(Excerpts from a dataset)
──────────

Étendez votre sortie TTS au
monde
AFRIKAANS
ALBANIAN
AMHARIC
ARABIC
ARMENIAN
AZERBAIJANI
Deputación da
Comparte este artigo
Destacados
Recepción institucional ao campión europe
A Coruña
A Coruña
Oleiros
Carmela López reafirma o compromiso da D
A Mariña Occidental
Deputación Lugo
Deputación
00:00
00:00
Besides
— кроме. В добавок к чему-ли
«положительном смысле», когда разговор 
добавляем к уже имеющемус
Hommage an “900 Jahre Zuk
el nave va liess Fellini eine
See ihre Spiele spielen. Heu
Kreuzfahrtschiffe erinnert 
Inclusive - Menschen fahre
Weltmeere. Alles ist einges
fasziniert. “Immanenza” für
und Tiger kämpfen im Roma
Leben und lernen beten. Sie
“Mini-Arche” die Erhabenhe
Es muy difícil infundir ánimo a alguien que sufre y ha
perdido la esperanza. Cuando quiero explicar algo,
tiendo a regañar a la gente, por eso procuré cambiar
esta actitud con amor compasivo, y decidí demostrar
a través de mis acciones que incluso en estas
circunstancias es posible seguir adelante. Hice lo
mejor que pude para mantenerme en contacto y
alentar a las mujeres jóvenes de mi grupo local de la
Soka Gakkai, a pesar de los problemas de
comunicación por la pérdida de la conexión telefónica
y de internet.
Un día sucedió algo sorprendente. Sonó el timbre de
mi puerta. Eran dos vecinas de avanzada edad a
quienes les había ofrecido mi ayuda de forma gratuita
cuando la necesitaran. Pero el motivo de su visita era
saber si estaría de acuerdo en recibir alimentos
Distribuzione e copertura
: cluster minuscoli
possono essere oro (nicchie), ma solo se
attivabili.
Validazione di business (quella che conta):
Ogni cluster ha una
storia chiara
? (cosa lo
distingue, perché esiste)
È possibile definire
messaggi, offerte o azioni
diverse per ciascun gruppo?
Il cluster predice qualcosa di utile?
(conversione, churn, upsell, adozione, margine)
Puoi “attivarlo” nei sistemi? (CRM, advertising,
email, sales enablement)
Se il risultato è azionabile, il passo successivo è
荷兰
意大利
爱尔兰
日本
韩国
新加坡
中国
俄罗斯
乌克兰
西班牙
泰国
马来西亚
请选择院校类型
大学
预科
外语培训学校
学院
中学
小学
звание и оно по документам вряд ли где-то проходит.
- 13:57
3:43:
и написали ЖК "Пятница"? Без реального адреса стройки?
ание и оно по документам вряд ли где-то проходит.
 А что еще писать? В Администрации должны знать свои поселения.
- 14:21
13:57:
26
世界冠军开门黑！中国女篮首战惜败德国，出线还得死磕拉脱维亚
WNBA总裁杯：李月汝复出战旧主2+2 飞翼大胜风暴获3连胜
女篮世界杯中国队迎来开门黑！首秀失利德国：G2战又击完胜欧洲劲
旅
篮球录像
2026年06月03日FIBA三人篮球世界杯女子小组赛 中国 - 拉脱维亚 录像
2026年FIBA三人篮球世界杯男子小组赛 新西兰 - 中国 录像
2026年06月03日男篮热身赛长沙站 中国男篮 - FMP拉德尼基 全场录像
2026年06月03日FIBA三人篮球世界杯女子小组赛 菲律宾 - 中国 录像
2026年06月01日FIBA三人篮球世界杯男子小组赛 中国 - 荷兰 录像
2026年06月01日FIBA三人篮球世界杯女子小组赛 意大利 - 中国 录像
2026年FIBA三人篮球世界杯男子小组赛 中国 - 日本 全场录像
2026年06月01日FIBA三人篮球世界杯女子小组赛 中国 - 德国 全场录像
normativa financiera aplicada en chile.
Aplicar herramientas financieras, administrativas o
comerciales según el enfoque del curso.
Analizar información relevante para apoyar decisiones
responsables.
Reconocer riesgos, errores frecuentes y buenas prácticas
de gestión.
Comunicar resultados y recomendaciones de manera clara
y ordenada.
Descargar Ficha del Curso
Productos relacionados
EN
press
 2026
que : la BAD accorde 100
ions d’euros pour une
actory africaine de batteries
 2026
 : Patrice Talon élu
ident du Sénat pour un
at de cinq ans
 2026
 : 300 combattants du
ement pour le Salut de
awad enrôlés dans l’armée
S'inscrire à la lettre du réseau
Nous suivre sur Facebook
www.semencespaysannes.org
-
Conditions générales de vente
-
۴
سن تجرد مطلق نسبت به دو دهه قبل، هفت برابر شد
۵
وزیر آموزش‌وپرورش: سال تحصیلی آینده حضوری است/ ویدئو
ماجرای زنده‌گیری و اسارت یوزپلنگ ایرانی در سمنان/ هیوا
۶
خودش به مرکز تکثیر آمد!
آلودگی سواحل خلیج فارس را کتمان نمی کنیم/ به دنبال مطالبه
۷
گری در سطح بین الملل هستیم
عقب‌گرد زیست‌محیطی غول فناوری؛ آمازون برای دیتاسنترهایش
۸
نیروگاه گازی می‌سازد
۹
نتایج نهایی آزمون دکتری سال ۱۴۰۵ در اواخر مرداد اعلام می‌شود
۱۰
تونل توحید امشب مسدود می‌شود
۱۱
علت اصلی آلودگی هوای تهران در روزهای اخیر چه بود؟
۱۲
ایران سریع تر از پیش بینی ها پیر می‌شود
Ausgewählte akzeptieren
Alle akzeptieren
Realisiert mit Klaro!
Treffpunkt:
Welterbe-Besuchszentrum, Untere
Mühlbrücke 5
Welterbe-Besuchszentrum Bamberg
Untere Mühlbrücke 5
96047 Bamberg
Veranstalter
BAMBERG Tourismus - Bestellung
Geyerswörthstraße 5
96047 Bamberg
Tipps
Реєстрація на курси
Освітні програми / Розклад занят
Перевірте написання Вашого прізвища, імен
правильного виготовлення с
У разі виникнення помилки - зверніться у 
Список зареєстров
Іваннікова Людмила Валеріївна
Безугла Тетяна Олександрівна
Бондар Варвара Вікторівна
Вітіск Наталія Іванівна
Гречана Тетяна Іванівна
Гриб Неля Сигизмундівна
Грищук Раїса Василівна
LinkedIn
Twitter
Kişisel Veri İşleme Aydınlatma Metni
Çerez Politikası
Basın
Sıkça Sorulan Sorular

──────────

## TASK STATEMENT
From the line holding "Kreuzfahrtschiffe erinnert" to the line holding "cuando la necesitaran.", inclusive, restate each line above exactly as written.

## OUTPUT BELOW
Kreuzfahrtschiffe erinnert 
Inclusive - Menschen fahre
Weltmeere. Alles ist einges
fasziniert. “Immanenza” für
und Tiger kämpfen im Roma
Leben und lernen beten. Sie
“Mini-Arche” die Erhabenhe
Es muy difícil infundir ánimo a alguien que sufre y ha
perdido la esperanza. Cuando quiero explicar algo,
tiendo a regañar a la gente, por eso procuré cambiar
esta actitud con amor compasivo, y decidí demostrar
a través de mis acciones que incluso en estas
circunstancias es posible seguir adelante. Hice lo
mejor que pude para mantenerme en contacto y
alentar a las mujeres jóvenes de mi grupo local de la
Soka Gakkai, a pesar de los problemas de
comunicación por la pérdida de la conexión telefónica
y de internet.
Un día sucedió algo sorprendente. Sonó el timbre de
mi puerta. Eran dos vecinas de avanzada edad a
quienes les había ofrecido mi ayuda de forma gratuita
cuando la necesitaran. Pero el motivo de su visita era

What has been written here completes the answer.